• **Your instructions**
Your answer must consist of exactly the lines below, starting with the line with "Follow all warnings" and going on through the line with "If children are", and nothing else.

• **Data excerpts**
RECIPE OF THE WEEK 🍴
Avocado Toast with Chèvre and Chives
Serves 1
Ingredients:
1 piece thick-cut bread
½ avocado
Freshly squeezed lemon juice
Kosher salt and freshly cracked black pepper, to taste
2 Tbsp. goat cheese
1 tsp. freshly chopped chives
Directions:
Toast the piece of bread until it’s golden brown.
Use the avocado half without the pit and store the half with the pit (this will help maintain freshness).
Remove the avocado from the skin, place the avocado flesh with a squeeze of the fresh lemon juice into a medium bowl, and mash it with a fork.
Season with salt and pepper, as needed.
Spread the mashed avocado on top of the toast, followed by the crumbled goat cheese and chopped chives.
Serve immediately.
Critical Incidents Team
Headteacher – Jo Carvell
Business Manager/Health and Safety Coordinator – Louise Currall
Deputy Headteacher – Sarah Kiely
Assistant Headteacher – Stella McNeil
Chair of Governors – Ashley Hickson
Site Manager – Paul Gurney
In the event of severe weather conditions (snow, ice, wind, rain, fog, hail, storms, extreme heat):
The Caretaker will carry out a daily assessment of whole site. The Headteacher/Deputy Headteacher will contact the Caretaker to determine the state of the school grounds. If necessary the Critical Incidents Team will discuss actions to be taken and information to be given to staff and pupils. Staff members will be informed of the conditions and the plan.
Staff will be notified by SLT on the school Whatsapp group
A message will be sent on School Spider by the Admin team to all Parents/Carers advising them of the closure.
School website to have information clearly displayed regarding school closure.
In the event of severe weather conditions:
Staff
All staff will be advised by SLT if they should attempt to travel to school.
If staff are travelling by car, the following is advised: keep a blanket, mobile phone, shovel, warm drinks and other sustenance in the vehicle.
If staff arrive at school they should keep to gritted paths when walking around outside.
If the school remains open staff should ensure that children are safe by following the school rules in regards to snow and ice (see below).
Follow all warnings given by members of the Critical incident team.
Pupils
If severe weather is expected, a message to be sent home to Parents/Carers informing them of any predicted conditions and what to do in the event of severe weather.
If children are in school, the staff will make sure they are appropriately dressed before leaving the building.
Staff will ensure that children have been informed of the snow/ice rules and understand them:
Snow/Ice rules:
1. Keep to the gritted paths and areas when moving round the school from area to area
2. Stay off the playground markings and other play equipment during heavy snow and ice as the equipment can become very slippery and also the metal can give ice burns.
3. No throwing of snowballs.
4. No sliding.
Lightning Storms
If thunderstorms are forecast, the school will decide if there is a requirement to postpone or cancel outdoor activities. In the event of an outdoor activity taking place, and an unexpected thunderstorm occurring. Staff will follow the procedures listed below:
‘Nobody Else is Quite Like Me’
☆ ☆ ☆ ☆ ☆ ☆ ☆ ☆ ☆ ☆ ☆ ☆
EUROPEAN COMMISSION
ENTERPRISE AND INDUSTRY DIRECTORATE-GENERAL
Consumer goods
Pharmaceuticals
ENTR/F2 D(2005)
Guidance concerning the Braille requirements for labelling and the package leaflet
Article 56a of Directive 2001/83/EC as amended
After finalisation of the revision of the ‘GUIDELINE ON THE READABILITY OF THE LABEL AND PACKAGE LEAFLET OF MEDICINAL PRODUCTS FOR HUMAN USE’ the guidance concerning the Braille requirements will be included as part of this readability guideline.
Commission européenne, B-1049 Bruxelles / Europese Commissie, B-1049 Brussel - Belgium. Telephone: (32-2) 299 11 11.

• **Result of this exercise**
Follow all warnings given by members of the Critical incident team.
Pupils
If severe weather is expected, a message to be sent home to Parents/Carers informing them of any predicted conditions and what to do in the event of severe weather.
If children are in school, the staff will make sure they are appropriately dressed before leaving the building.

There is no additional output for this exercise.